Segment Start: GIVEN INFORMATION
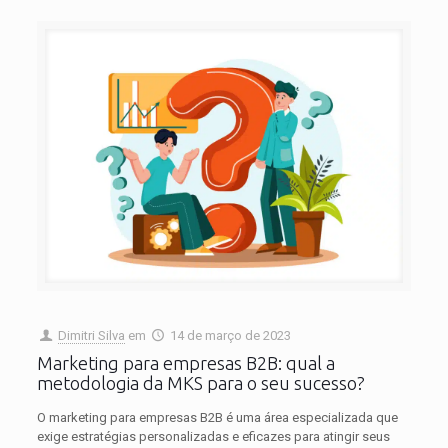
Dimitri Silva
em
14 de março de 2023
Marketing para empresas B2B: qual a
metodologia da MKS para o seu sucesso?
O marketing para empresas B2B é uma área especializada que
exige estratégias personalizadas e eficazes para atingir seus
Segment End: GIVEN INFORMATION
* _INSTRUCTION_: For each line of the entries that contains the word "para", make a copy.

* _TASK ANSWER_:
Marketing para empresas B2B: qual a
metodologia da MKS para o seu sucesso?
O marketing para empresas B2B é uma área especializada que
exige estratégias personalizadas e eficazes para atingir seus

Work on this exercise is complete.